Work instructions
In the entries that follow, find each line with the word "Landing" and copy it.

Records for this exercise
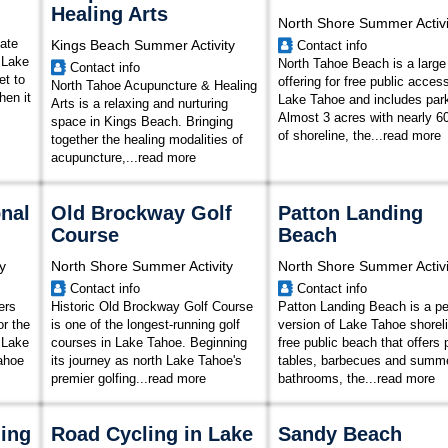
Healing Arts
North Shore Summer Activi
mate
Kings Beach Summer Activity
Contact info
 Lake
North Tahoe Beach is a large
Contact info
et to
offering for free public acces
North Tahoe Acupuncture & Healing
hen it
Lake Tahoe and includes park
Arts is a relaxing and nurturing
Almost 3 acres with nearly 60
space in Kings Beach. Bringing
of shoreline, the
...
read more
together the healing modalities of
acupuncture,...
read more
nal
Old Brockway Golf
Patton Landing
Course
Beach
y
North Shore Summer Activity
North Shore Summer Activi
Contact info
Contact info
ers
Historic Old Brockway Golf Course
Patton Landing Beach is a p
or the
is one of the longest-running golf
version of Lake Tahoe shoreli
h Lake
courses in Lake Tahoe. Beginning
free public beach that offers 
ahoe
its journey as north Lake Tahoe's
tables, barbecues and summe
premier golfing...
read more
bathrooms, the...
read more
hing
Road Cycling in Lake
Sandy Beach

Answer for this exercise
Patton Landing
Patton Landing Beach is a p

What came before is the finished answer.